GIVEN DATA:
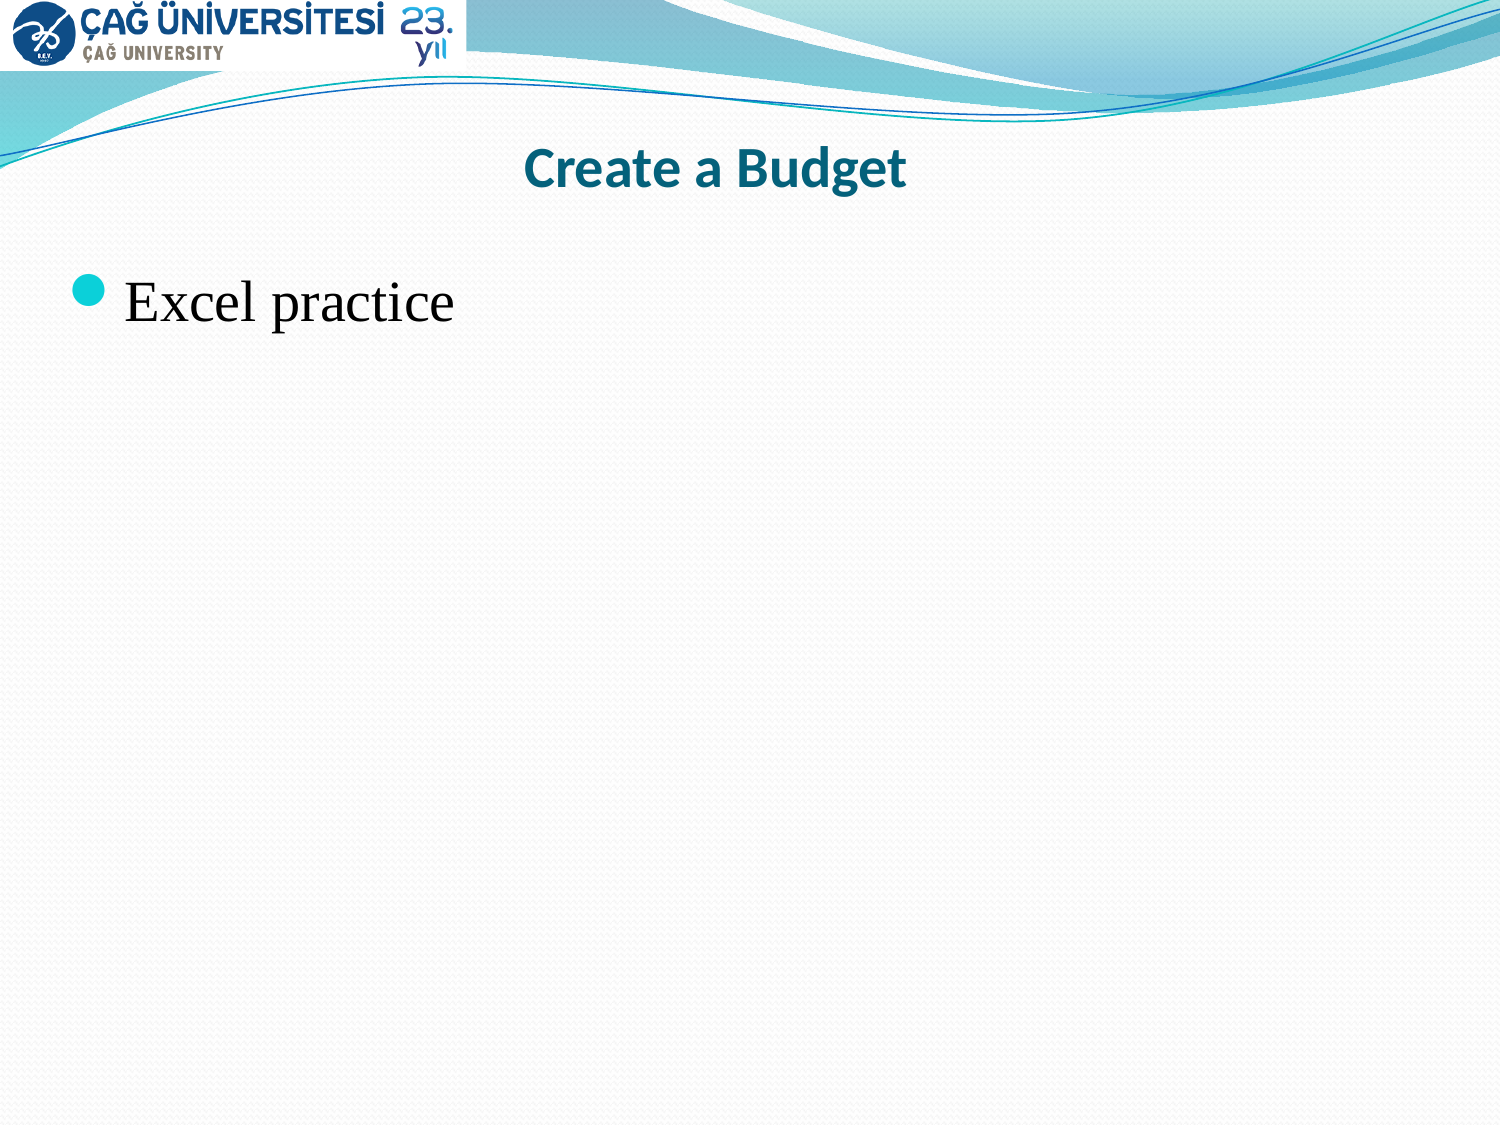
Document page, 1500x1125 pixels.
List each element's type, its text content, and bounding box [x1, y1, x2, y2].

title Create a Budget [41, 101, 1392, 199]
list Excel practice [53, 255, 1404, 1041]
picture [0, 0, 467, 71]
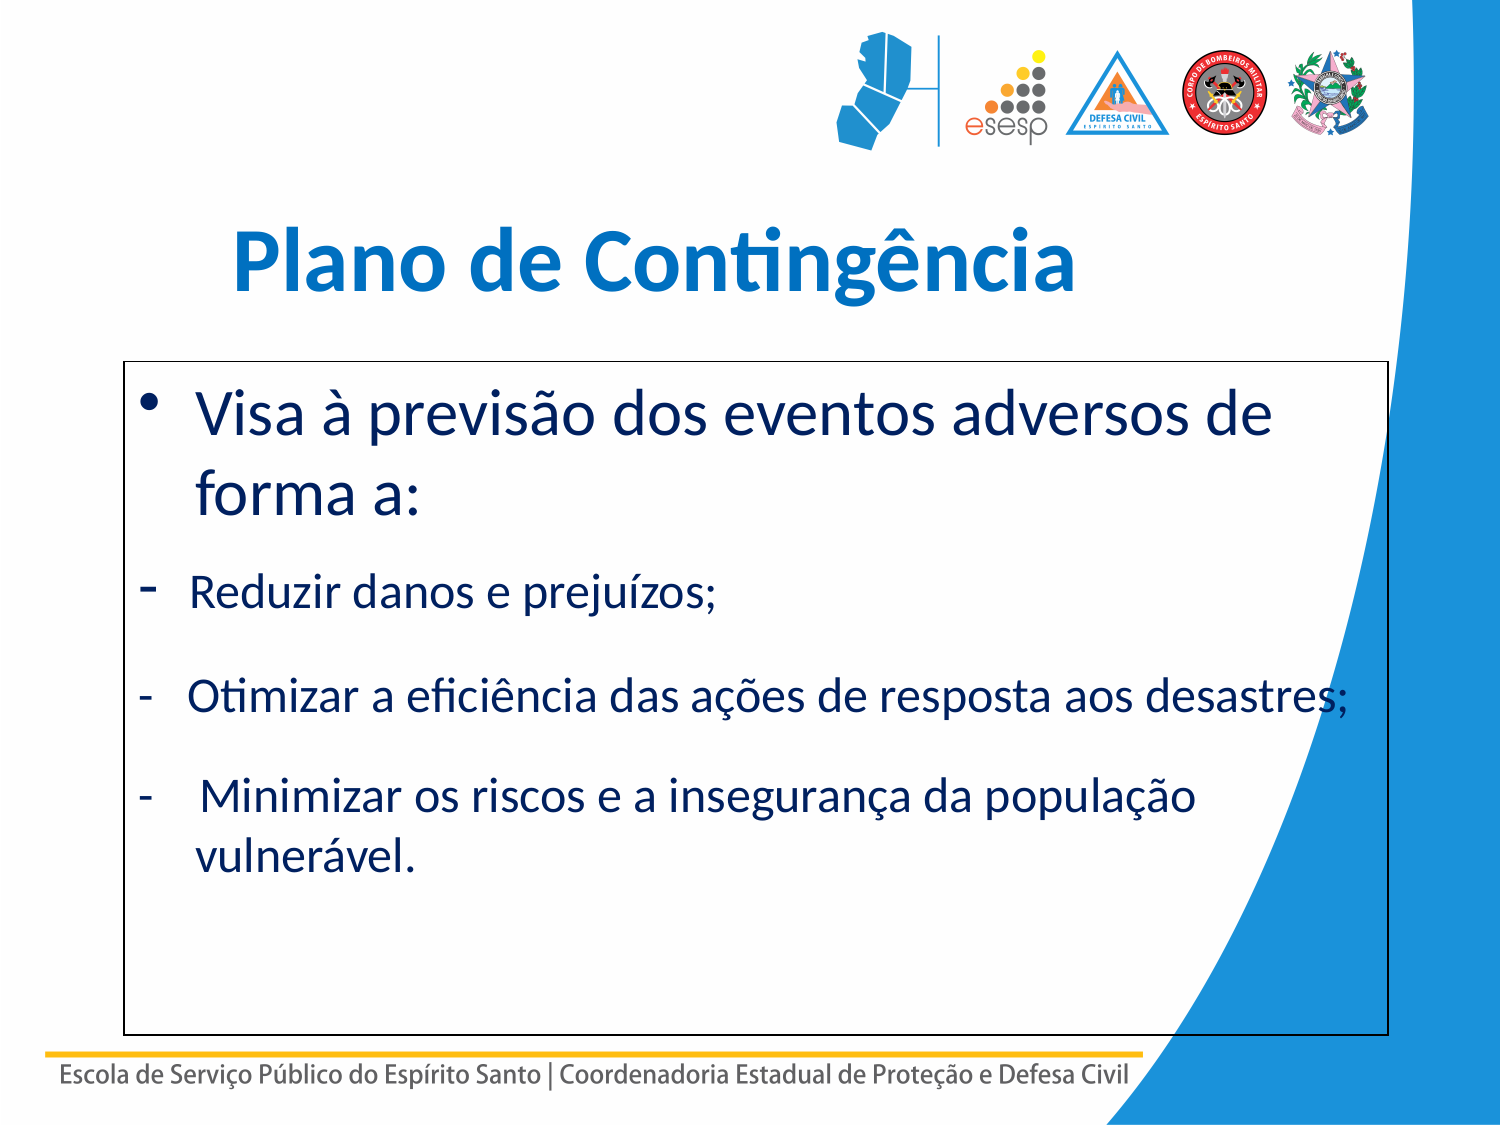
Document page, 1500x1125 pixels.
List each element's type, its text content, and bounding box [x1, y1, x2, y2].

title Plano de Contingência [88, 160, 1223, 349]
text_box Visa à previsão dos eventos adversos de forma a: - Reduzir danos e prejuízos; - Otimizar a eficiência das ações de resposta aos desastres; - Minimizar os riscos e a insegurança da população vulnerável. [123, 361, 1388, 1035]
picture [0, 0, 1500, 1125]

WHAT THE EXERCISE ASKS:
Your answer must be an exact copy of the records above, with every picture left out.

SOLUTION BELOW:
Document page, 1500x1125 pixels.
List each element's type, its text content, and bounding box [x1, y1, x2, y2].

title Create a Budget [41, 101, 1392, 199]
list Excel practice [53, 255, 1404, 1041]
picture [0, 0, 467, 71]
Document page, 1500x1125 pixels.
List each element's type, its text content, and bounding box [x1, y1, x2, y2].

title Plano de Contingência [88, 160, 1223, 349]
text_box Visa à previsão dos eventos adversos de forma a: - Reduzir danos e prejuízos; - Otimizar a eficiência das ações de resposta aos desastres; - Minimizar os riscos e a insegurança da população vulnerável. [123, 361, 1388, 1035]
picture [0, 0, 1500, 1125]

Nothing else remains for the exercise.